# WORK TO BE COMPLETED:
How many lines in the listing include the string "lung"? Reply with the number alone.
● ● ●
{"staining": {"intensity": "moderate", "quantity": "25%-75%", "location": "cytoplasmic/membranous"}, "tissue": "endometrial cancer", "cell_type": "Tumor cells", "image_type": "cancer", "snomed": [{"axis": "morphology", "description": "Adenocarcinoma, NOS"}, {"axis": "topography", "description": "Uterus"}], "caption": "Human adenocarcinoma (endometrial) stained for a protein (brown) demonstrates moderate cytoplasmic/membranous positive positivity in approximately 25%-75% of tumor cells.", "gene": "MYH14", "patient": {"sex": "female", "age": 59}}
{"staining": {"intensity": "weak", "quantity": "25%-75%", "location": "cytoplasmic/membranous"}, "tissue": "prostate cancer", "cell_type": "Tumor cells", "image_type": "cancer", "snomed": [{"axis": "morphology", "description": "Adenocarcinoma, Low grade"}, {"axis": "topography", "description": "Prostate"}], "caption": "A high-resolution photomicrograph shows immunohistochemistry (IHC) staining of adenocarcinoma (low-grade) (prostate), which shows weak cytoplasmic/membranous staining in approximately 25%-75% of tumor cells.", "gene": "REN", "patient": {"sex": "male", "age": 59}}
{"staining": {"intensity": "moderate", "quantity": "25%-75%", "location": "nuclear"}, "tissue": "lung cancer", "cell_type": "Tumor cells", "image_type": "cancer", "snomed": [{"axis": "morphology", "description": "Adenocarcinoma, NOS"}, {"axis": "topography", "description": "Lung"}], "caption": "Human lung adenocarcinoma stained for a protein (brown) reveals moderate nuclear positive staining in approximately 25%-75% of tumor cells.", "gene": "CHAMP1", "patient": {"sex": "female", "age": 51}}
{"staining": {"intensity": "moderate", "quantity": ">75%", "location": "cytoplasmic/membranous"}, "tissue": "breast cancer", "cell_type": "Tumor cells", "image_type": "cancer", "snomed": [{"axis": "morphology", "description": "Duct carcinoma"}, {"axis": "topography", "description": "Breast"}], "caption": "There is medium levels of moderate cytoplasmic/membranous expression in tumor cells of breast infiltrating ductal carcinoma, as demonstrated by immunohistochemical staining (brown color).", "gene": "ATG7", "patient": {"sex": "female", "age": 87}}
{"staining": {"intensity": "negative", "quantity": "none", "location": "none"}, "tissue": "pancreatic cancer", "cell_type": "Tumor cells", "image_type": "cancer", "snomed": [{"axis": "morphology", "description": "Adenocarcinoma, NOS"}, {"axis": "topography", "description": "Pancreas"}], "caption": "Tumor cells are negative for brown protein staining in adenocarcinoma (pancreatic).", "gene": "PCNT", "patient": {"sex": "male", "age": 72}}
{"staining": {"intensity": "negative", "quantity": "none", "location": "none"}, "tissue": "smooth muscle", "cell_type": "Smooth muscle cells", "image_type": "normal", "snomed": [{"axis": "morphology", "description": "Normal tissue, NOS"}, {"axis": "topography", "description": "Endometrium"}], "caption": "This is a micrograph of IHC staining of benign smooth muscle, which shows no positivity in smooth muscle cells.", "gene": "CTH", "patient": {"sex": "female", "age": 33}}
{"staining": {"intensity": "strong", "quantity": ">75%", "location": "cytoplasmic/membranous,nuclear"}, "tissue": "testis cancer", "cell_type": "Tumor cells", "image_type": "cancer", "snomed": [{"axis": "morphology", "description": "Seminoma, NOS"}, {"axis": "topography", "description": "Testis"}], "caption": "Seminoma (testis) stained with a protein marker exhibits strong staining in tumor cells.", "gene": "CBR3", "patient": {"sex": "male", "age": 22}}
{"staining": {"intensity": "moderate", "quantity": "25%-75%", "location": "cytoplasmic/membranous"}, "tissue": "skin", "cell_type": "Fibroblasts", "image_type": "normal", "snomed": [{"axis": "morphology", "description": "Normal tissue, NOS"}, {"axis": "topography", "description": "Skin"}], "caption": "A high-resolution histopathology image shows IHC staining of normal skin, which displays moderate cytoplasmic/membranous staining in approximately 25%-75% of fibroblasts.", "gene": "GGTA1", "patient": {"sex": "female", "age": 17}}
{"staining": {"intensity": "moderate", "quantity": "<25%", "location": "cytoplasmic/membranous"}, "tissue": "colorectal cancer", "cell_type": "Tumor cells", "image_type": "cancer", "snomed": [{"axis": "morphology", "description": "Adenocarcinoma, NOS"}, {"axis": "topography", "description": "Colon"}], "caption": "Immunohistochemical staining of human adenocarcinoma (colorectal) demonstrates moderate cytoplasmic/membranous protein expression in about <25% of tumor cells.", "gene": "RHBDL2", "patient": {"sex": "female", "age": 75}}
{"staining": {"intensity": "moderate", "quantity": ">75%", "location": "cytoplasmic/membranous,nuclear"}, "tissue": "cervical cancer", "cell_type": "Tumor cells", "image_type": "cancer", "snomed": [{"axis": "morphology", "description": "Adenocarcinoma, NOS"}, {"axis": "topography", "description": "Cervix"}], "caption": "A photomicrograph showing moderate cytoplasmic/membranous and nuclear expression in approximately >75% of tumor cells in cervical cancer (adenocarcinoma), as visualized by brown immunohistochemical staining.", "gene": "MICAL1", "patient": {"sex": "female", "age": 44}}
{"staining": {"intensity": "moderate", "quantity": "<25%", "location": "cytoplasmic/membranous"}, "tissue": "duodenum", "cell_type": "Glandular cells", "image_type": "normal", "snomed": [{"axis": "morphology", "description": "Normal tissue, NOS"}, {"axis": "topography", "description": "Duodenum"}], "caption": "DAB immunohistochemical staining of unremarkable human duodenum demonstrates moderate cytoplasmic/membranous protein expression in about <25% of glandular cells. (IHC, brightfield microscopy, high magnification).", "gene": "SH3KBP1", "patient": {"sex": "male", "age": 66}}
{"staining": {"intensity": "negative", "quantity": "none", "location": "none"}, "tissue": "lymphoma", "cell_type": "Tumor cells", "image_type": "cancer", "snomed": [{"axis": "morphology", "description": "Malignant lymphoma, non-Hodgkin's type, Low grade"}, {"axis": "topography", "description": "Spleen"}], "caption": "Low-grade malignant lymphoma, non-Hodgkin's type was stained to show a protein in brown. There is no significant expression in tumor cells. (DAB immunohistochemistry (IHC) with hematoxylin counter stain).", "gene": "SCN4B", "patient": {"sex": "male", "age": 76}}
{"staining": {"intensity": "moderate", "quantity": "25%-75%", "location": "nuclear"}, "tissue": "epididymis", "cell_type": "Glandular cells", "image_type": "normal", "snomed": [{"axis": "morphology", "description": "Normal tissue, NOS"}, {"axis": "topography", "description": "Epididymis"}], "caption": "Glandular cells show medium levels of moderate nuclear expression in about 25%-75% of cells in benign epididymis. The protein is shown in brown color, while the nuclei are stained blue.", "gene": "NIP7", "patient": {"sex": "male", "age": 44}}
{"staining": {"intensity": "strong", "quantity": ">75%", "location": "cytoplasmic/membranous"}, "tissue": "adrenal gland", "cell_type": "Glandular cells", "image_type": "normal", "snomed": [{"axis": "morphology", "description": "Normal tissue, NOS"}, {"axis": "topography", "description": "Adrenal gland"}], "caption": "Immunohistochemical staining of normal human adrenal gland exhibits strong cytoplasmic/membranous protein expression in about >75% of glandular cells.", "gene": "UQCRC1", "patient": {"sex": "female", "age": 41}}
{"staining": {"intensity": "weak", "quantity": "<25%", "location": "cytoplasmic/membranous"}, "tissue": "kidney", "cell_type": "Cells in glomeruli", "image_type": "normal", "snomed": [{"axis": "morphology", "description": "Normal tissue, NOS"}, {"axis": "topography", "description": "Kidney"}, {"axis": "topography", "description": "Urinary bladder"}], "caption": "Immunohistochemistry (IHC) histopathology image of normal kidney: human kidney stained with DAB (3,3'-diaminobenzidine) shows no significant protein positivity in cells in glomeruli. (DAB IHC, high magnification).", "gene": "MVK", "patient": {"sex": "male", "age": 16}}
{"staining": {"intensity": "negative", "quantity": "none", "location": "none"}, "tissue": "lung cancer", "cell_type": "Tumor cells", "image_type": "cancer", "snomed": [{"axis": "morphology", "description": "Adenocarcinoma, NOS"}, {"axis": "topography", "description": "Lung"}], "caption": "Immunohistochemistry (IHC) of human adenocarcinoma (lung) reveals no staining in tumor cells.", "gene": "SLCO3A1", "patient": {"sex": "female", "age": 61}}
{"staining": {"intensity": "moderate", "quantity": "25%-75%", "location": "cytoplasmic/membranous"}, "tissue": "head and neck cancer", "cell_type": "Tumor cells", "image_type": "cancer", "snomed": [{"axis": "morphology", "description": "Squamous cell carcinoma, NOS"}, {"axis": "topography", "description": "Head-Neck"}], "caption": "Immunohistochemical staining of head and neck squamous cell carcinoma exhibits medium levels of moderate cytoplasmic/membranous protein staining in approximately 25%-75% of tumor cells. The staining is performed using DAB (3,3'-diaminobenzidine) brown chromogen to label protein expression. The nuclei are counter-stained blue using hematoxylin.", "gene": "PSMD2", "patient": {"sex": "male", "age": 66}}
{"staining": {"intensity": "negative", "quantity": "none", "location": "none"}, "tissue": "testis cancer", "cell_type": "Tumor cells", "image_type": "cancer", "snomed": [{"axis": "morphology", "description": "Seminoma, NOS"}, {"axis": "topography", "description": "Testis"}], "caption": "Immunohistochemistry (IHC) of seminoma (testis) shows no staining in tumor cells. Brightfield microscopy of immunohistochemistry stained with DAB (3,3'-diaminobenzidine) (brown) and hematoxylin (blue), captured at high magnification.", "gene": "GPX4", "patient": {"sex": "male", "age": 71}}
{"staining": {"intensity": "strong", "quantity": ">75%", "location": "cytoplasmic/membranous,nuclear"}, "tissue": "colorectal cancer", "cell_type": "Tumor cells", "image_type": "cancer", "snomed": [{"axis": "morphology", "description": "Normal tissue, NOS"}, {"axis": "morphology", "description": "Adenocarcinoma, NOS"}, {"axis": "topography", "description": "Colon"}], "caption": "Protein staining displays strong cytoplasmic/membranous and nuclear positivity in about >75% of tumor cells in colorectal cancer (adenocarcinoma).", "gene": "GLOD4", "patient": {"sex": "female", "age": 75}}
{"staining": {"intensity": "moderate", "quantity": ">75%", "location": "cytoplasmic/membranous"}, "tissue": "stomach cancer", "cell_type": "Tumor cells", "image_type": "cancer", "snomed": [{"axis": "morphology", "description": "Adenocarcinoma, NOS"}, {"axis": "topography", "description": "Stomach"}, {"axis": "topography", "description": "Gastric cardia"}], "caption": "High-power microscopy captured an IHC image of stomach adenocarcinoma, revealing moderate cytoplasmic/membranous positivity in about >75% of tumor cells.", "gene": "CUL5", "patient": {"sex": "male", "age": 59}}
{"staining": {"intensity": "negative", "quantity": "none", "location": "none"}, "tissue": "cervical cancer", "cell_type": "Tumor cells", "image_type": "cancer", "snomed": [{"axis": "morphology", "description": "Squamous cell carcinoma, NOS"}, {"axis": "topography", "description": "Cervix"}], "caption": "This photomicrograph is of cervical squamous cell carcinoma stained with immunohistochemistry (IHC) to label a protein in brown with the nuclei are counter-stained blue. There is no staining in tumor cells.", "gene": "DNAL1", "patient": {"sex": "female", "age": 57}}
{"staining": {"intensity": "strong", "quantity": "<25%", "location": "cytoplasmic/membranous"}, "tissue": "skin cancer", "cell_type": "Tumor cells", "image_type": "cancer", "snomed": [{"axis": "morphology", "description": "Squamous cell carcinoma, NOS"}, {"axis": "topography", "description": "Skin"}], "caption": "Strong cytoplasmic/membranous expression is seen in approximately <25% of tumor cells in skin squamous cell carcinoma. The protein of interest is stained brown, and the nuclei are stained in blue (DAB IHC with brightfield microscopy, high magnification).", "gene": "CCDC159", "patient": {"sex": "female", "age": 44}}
● ● ●
# COMPLETED TASK:
2